Write out the passage from the comments on "Watching Those Stats" word for word, from "1. People who" up to and including "of the beholder.".

begin Document section

2 thoughts on “Watching Those Stats”

  1. People who only give one or two claps just don’t know how to use the website Diane. I made the mistake of giving you one clap until I realised how to up the number. It’s true though that we are governed too much by applause or otherwise from others and it shouldn’t matter. For example, an old work colleague who is still stunning at 55 years old gets lots of oooohs and aaaaahs every time she posts on Facebook and yet most people ignore mine. Nobody has ever told me I’m stunning in my life (not even husbands or boyfriends) and they aren’t going to start now I’m 65. Having said that, I look back at old photos and think “wow I wasn’t bad looking really and I never realised at the time”! Maybe I’ll do that again when I’m 75 and look at photos from 10 years earlier! Beauty is in the eye of the beholder.

    Liked by 1 person

    1. It is that struggle to find that approval within ourselves especially if we have not received it as children, I think. I remember one time looking at both my children and saying to a friend “aren’t they good looking?” Now my children have different fathers, and my friend said to me “well where do you think they get it from?” And then went on to tell me that they got their looks from me. My daughter is more confident that I was at that age because I’ve spent a lot of time complimenting her and telling her how great she is – which she is. it is not false praise.
      I made a point of telling my son on Saturday when we saw him at his new regiment in Tidworth how proud I was of him.

end Document section
begin Given information

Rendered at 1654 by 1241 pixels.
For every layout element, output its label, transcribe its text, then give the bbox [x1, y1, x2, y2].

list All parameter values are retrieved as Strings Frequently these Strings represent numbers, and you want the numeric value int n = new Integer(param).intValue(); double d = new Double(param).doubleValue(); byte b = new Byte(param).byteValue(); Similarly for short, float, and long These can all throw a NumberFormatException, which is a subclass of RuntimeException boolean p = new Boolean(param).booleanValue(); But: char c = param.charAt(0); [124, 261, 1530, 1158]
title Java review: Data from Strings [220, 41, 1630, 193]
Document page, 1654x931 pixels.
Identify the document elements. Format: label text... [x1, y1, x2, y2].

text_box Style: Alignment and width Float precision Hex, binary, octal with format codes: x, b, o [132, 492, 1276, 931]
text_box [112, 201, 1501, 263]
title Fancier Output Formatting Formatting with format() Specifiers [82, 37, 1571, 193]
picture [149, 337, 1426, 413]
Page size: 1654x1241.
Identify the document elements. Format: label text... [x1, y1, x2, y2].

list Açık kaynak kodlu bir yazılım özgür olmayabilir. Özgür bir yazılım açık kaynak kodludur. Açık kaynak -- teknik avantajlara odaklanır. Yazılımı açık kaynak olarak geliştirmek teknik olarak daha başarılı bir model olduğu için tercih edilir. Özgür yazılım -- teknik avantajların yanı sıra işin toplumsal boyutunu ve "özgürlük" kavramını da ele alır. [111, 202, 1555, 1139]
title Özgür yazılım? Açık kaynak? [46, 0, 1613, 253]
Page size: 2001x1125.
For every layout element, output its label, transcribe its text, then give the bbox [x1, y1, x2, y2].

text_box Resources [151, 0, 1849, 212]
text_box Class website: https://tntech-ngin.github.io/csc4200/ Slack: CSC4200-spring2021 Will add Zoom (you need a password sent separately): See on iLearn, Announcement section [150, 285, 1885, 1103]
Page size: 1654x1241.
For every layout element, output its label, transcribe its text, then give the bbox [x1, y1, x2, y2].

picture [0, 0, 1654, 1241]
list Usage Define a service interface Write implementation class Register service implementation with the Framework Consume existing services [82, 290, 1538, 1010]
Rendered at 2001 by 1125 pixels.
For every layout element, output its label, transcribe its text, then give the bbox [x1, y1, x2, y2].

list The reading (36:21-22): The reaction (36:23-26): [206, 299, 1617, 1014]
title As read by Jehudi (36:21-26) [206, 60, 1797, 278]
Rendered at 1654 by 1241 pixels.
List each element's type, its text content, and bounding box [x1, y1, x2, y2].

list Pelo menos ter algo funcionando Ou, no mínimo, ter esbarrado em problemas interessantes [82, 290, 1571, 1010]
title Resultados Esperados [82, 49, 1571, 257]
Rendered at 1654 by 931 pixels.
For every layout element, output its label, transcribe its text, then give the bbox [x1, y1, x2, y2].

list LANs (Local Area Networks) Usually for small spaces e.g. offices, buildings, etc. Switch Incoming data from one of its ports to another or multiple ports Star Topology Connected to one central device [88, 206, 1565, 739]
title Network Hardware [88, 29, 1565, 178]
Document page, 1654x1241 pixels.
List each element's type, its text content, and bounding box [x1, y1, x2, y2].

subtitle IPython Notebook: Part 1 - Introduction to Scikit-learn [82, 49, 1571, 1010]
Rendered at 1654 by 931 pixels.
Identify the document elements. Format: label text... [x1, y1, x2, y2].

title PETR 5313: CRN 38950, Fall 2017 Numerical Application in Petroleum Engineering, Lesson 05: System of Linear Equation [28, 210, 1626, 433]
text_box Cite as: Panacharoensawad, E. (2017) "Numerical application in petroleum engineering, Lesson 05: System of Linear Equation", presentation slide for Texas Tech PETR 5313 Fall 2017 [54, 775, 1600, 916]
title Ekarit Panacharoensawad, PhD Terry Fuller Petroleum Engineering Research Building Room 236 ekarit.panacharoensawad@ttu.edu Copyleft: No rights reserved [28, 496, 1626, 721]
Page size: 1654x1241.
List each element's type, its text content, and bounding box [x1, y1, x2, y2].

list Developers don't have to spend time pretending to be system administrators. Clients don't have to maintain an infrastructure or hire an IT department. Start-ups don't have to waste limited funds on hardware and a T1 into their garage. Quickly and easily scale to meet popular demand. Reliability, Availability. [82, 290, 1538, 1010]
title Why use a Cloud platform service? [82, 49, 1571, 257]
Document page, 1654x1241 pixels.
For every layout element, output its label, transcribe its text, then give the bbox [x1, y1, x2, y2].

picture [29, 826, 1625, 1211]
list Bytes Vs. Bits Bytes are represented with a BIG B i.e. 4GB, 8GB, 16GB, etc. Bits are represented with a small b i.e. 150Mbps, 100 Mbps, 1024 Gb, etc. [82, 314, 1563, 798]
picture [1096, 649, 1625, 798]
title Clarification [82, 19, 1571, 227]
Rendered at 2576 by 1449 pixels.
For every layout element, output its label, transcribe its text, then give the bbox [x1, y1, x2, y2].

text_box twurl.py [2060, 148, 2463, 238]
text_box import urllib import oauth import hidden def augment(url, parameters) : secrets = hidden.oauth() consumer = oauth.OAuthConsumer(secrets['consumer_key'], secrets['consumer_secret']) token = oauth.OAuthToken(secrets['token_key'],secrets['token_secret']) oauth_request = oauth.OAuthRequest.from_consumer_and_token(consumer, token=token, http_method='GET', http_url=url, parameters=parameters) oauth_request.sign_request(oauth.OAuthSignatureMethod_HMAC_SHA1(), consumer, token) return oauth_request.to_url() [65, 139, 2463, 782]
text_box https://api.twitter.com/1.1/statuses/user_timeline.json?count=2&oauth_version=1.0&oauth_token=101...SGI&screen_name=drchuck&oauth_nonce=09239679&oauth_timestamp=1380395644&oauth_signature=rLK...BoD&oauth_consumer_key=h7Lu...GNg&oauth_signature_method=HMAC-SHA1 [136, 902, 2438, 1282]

end Given information

> _Exercise answer_
1. People who only give one or two claps just don’t know how to use the website Diane. I made the mistake of giving you one clap until I realised how to up the number. It’s true though that we are governed too much by applause or otherwise from others and it shouldn’t matter. For example, an old work colleague who is still stunning at 55 years old gets lots of oooohs and aaaaahs every time she posts on Facebook and yet most people ignore mine. Nobody has ever told me I’m stunning in my life (not even husbands or boyfriends) and they aren’t going to start now I’m 65. Having said that, I look back at old photos and think “wow I wasn’t bad looking really and I never realised at the time”! Maybe I’ll do that again when I’m 75 and look at photos from 10 years earlier! Beauty is in the eye of the beholder.